Plants That Are Related to the Tobacco Plant
Plants That Are Related to the Tobacco Plant. Tobacco belongs to the Solanaceae family, commonly known as the nightshade family. It has some relatives likely growing in your vegetable garden or stocked as staples in your pantry. Aside from the nightshade family's interesting family makeup, understanding the relationships between vegetable crops...

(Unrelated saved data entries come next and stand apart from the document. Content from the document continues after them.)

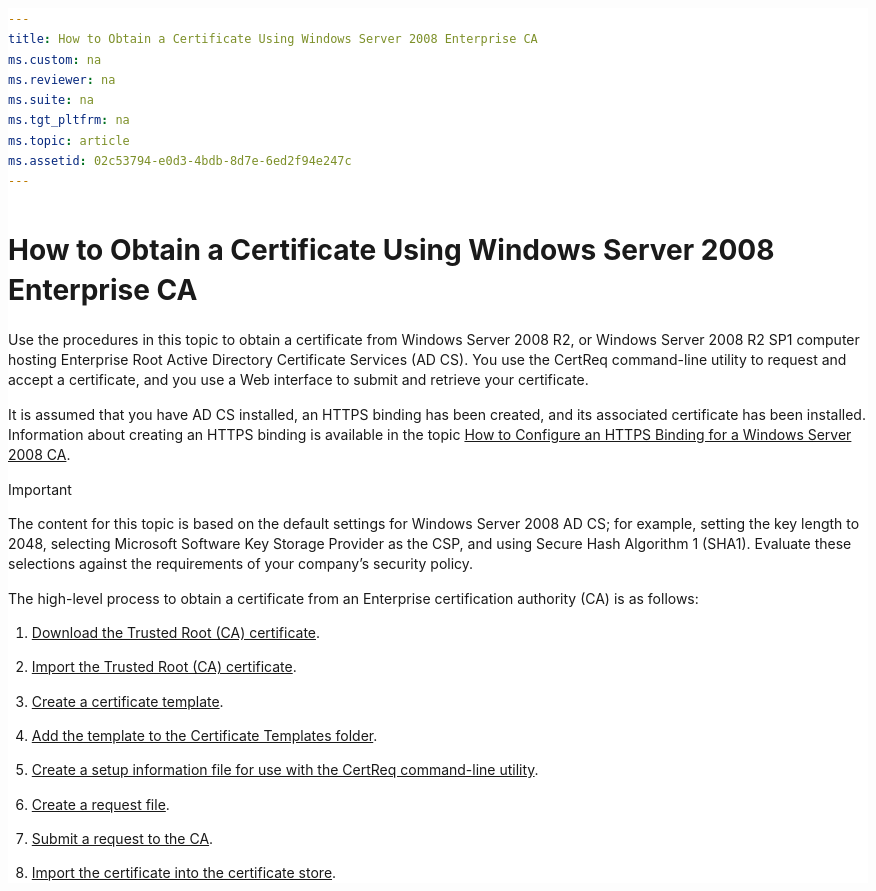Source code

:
 ```yaml
---
title: How to Obtain a Certificate Using Windows Server 2008 Enterprise CA
ms.custom: na
ms.reviewer: na
ms.suite: na
ms.tgt_pltfrm: na
ms.topic: article
ms.assetid: 02c53794-e0d3-4bdb-8d7e-6ed2f94e247c
---
```

# How to Obtain a Certificate Using Windows Server 2008 Enterprise CA
Use the procedures in this topic to obtain a certificate from Windows Server 2008 R2, or Windows Server 2008 R2 SP1 computer hosting Enterprise Root Active Directory Certificate Services \(AD CS\). You use the CertReq command\-line utility to request and accept a certificate, and you use a Web interface to submit and retrieve your certificate.

It is assumed that you have AD CS installed, an HTTPS binding has been created, and its associated certificate has been installed. Information about creating an HTTPS binding is available in the topic [How to Configure an HTTPS Binding for a Windows Server 2008 CA](assetId:///3b251849-d501-40af-a3c7-43da0f1236f5).

> [!IMPORTANT]
> The content for this topic is based on the default settings for Windows Server 2008 AD CS; for example, setting the key length to 2048, selecting Microsoft Software Key Storage Provider as the CSP, and using Secure Hash Algorithm 1 \(SHA1\). Evaluate these selections against the requirements of your company’s security policy.

The high\-level process to obtain a certificate from an Enterprise certification authority \(CA\) is as follows:

1.  [Download the Trusted Root \(CA\) certificate](assetId:///cd585e5a-b9ec-458e-8bcf-87e8a30e0967#BKMK_DownloadCert).

2.  [Import the Trusted Root \(CA\) certificate](assetId:///cd585e5a-b9ec-458e-8bcf-87e8a30e0967#BKMK_ImportCert).

3.  [Create a certificate template](assetId:///cd585e5a-b9ec-458e-8bcf-87e8a30e0967#BKMK_CreateTemplate).

4.  [Add the template to the Certificate Templates folder](assetId:///cd585e5a-b9ec-458e-8bcf-87e8a30e0967#BKMK_AddTemplateToFolder).

5.  [Create a setup information file for use with the CertReq command\-line utility](assetId:///cd585e5a-b9ec-458e-8bcf-87e8a30e0967#BKMK_CreateSetupInfoFile).

6.  [Create a request file](assetId:///cd585e5a-b9ec-458e-8bcf-87e8a30e0967#BKMK_CreateRequestFile).

7.  [Submit a request to the CA](assetId:///cd585e5a-b9ec-458e-8bcf-87e8a30e0967#BKMK_SubmitRequest).

8.  [Import the certificate into the certificate store](assetId:///cd585e5a-b9ec-458e-8bcf-87e8a30e0967#BKMK_ImportCertStore).
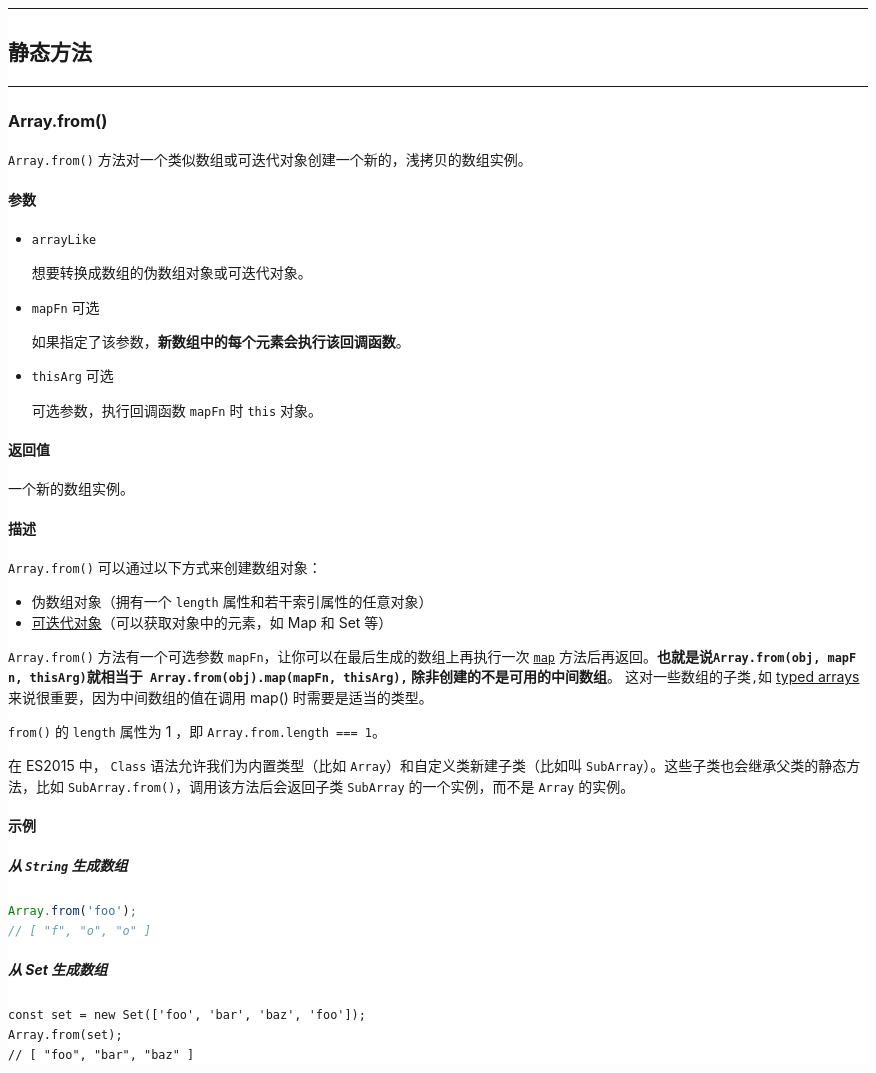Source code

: ----

## 静态方法

----

### Array.from()

`Array.from()` 方法对一个类似数组或可迭代对象创建一个新的，浅拷贝的数组实例。

#### 参数

- `arrayLike`

  想要转换成数组的伪数组对象或可迭代对象。

- `mapFn` 可选

  如果指定了该参数，**新数组中的每个元素会执行该回调函数**。

- `thisArg` 可选

  可选参数，执行回调函数 `mapFn` 时 `this` 对象。

#### 返回值

一个新的数组实例。

#### 描述

`Array.from()` 可以通过以下方式来创建数组对象：

- 伪数组对象（拥有一个 `length` 属性和若干索引属性的任意对象）
- [可迭代对象](https://developer.mozilla.org/zh-CN/docs/Web/JavaScript/Reference/Iteration_protocols)（可以获取对象中的元素，如 Map 和 Set 等）

`Array.from()` 方法有一个可选参数 `mapFn`，让你可以在最后生成的数组上再执行一次 [`map`](https://developer.mozilla.org/zh-CN/docs/Web/JavaScript/Reference/Global_Objects/Array/map) 方法后再返回。**也就是说` Array.from(obj, mapFn, thisArg) `就相当于` Array.from(obj).map(mapFn, thisArg),` 除非创建的不是可用的中间数组**。 这对一些数组的子类`,`如 [typed arrays](https://developer.mozilla.org/en-US/docs/Web/JavaScript/Typed_arrays) 来说很重要，因为中间数组的值在调用 map() 时需要是适当的类型。

`from()` 的 `length` 属性为 1 ，即 `Array.from.length === 1`。

在 ES2015 中， `Class` 语法允许我们为内置类型（比如 `Array`）和自定义类新建子类（比如叫 `SubArray`）。这些子类也会继承父类的静态方法，比如 `SubArray.from()`，调用该方法后会返回子类 `SubArray` 的一个实例，而不是 `Array` 的实例。

#### 示例

##### 从 `String` 生成数组

```js
Array.from('foo');
// [ "f", "o", "o" ]
```

##### 从 Set 生成数组

```
const set = new Set(['foo', 'bar', 'baz', 'foo']);
Array.from(set);
// [ "foo", "bar", "baz" ]
```
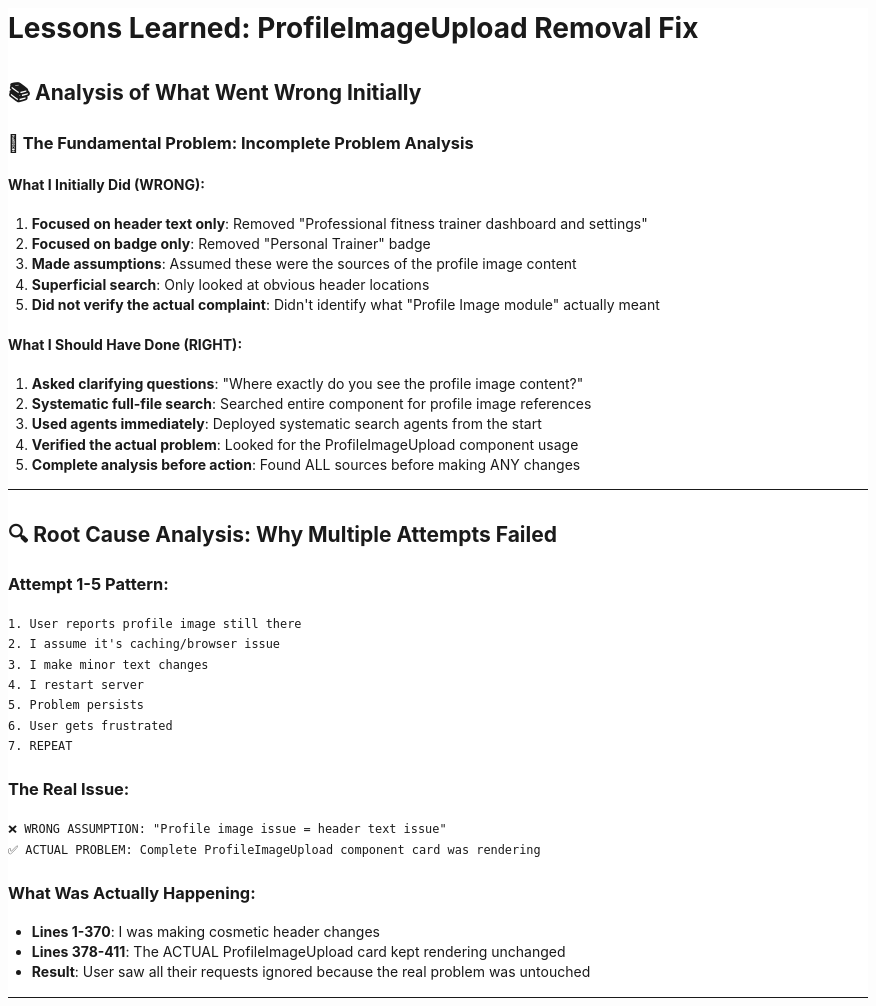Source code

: # Lessons Learned: ProfileImageUpload Removal Fix

## 📚 Analysis of What Went Wrong Initially

### 🧠 **The Fundamental Problem: Incomplete Problem Analysis**

#### **What I Initially Did (WRONG):**
1. **Focused on header text only**: Removed "Professional fitness trainer dashboard and settings"
2. **Focused on badge only**: Removed "Personal Trainer" badge  
3. **Made assumptions**: Assumed these were the sources of the profile image content
4. **Superficial search**: Only looked at obvious header locations
5. **Did not verify the actual complaint**: Didn't identify what "Profile Image module" actually meant

#### **What I Should Have Done (RIGHT):**
1. **Asked clarifying questions**: "Where exactly do you see the profile image content?"
2. **Systematic full-file search**: Searched entire component for profile image references
3. **Used agents immediately**: Deployed systematic search agents from the start
4. **Verified the actual problem**: Looked for the ProfileImageUpload component usage
5. **Complete analysis before action**: Found ALL sources before making ANY changes

---

## 🔍 **Root Cause Analysis: Why Multiple Attempts Failed**

### **Attempt 1-5 Pattern:**
```
1. User reports profile image still there
2. I assume it's caching/browser issue  
3. I make minor text changes
4. I restart server
5. Problem persists
6. User gets frustrated
7. REPEAT
```

### **The Real Issue:**
```
❌ WRONG ASSUMPTION: "Profile image issue = header text issue"
✅ ACTUAL PROBLEM: Complete ProfileImageUpload component card was rendering
```

### **What Was Actually Happening:**
- **Lines 1-370**: I was making cosmetic header changes
- **Lines 378-411**: The ACTUAL ProfileImageUpload card kept rendering unchanged
- **Result**: User saw all their requests ignored because the real problem was untouched

---
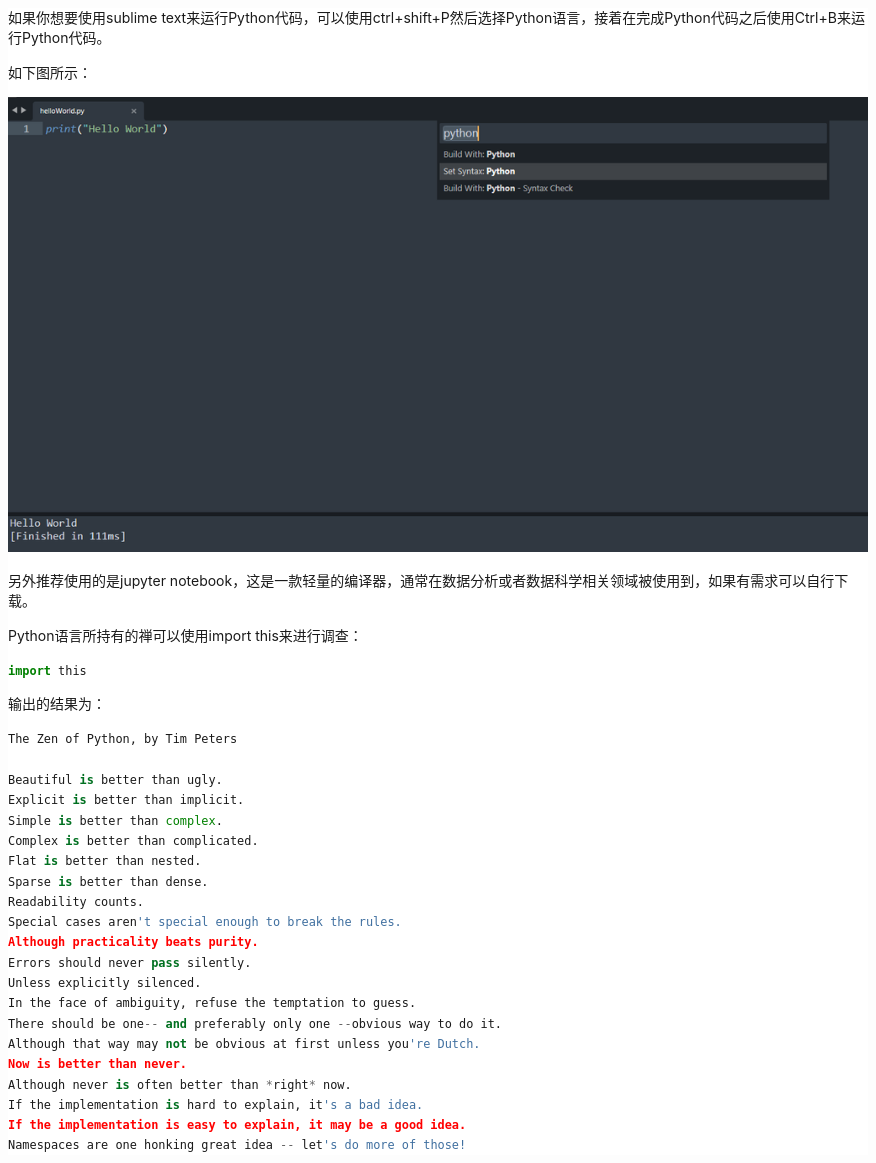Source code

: 如果你想要使用sublime text来运行Python代码，可以使用ctrl+shift+P然后选择Python语言，接着在完成Python代码之后使用Ctrl+B来运行Python代码。

如下图所示：

![](README/w88bizupqn.png "")

另外推荐使用的是jupyter notebook，这是一款轻量的编译器，通常在数据分析或者数据科学相关领域被使用到，如果有需求可以自行下载。

Python语言所持有的禅可以使用import this来进行调查：

```python
import this
```


输出的结果为：

```python
The Zen of Python, by Tim Peters

Beautiful is better than ugly.
Explicit is better than implicit.
Simple is better than complex.
Complex is better than complicated.
Flat is better than nested.
Sparse is better than dense.
Readability counts.
Special cases aren't special enough to break the rules.
Although practicality beats purity.
Errors should never pass silently.
Unless explicitly silenced.
In the face of ambiguity, refuse the temptation to guess.
There should be one-- and preferably only one --obvious way to do it.
Although that way may not be obvious at first unless you're Dutch.
Now is better than never.
Although never is often better than *right* now.
If the implementation is hard to explain, it's a bad idea.
If the implementation is easy to explain, it may be a good idea.
Namespaces are one honking great idea -- let's do more of those!
```
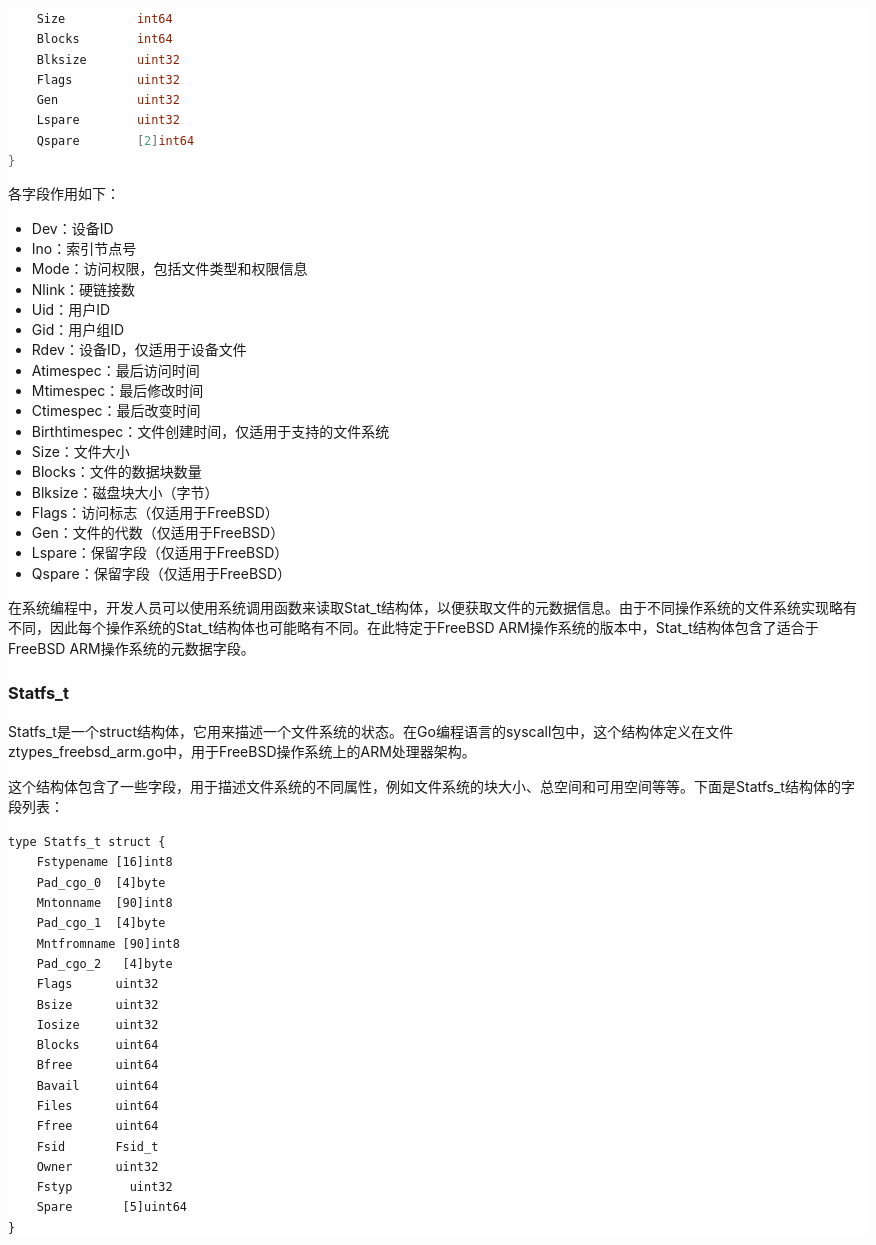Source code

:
 ```go
    Size          int64
    Blocks        int64
    Blksize       uint32
    Flags         uint32
    Gen           uint32
    Lspare        uint32
    Qspare        [2]int64
}
```

各字段作用如下：

- Dev：设备ID
- Ino：索引节点号
- Mode：访问权限，包括文件类型和权限信息
- Nlink：硬链接数
- Uid：用户ID
- Gid：用户组ID
- Rdev：设备ID，仅适用于设备文件
- Atimespec：最后访问时间
- Mtimespec：最后修改时间
- Ctimespec：最后改变时间
- Birthtimespec：文件创建时间，仅适用于支持的文件系统
- Size：文件大小
- Blocks：文件的数据块数量
- Blksize：磁盘块大小（字节）
- Flags：访问标志（仅适用于FreeBSD）
- Gen：文件的代数（仅适用于FreeBSD）
- Lspare：保留字段（仅适用于FreeBSD）
- Qspare：保留字段（仅适用于FreeBSD）

在系统编程中，开发人员可以使用系统调用函数来读取Stat_t结构体，以便获取文件的元数据信息。由于不同操作系统的文件系统实现略有不同，因此每个操作系统的Stat_t结构体也可能略有不同。在此特定于FreeBSD ARM操作系统的版本中，Stat_t结构体包含了适合于FreeBSD ARM操作系统的元数据字段。



### Statfs_t

Statfs_t是一个struct结构体，它用来描述一个文件系统的状态。在Go编程语言的syscall包中，这个结构体定义在文件ztypes_freebsd_arm.go中，用于FreeBSD操作系统上的ARM处理器架构。

这个结构体包含了一些字段，用于描述文件系统的不同属性，例如文件系统的块大小、总空间和可用空间等等。下面是Statfs_t结构体的字段列表：

```
type Statfs_t struct {
    Fstypename [16]int8
    Pad_cgo_0  [4]byte
    Mntonname  [90]int8
    Pad_cgo_1  [4]byte
    Mntfromname [90]int8
    Pad_cgo_2   [4]byte
    Flags      uint32
    Bsize      uint32
    Iosize     uint32
    Blocks     uint64
    Bfree      uint64
    Bavail     uint64
    Files      uint64
    Ffree      uint64
    Fsid       Fsid_t
    Owner      uint32
    Fstyp        uint32
    Spare       [5]uint64
}
```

Tobacco belongs to the Solanaceae family, commonly known as the nightshade family. It has some relatives likely growing in your vegetable garden or stocked as staples in your pantry. Aside from the nightshade family's interesting family makeup, understanding the relationships between vegetable crops helps you to plan your garden, since diseases and pests of one often also afflict other nightshade species as well.
Tomato
Tomatoes belong to the nightshade family, a family with both edible and toxic plants. Tomatoes were widely believed to be poisonous until the 19th century, as their high acid levels had a habit of leeching lead out of pewter plates, causing lead poisoning. Today, tomatoes are indispensable in most kitchens -- the West Virginia University Extension reports that the average U.S. citizen eats 22 pounds of tomatoes per year -- and popular in vegetable gardens. The relationship between tomatoes and tobacco reveals itself in the susceptibility of both to tobacco mosaic virus, a damaging disease spreads to tomato plants after handling cigarettes and other tobacco products that contain infected leaves.
Pepper
Peppers belong to the nightshade family. The pepper or chile classification itself contains diverse members from sweet and mild bell peppers to scalding hot habaneros. Their diversity provides peppers with a variety of culinary uses, while the heat of some peppers gives many people distaste for them. Peppers catch many of the same diseases and pests as tobacco and other nightshade plants, so avoid planting nightshade plants multiple years in a row in the same spot in your garden.
Jimsonweed
Among tobacco's inedible relatives is jimsonweed, an attractive but invasive weed found throughout the world. The flowers and foliage of jimsonweed are highly toxic, and livestock have died from consuming them, according to Floridata. Jimsonweed unfolds trumpet-shaped and fragrant purple flowers throughout the summer that last for one day before dropping away. Control jimsonweed around plantings of other nightshade crops since, as a relative, it can harbor diseases and pests that spread to your cultivated plants.
Potato
Potatoes form another edible tobacco relative and member of the nightshade family. Unlike tobacco, produced for its leaves, and tomato and pepper, produced for their fruits, underground tubers provide the edible part of the potato plant. Potatoes share many of the same disease and pest susceptibilities as their relatives, a fact to keep in mind when planning crop rotations in your vegetable garden.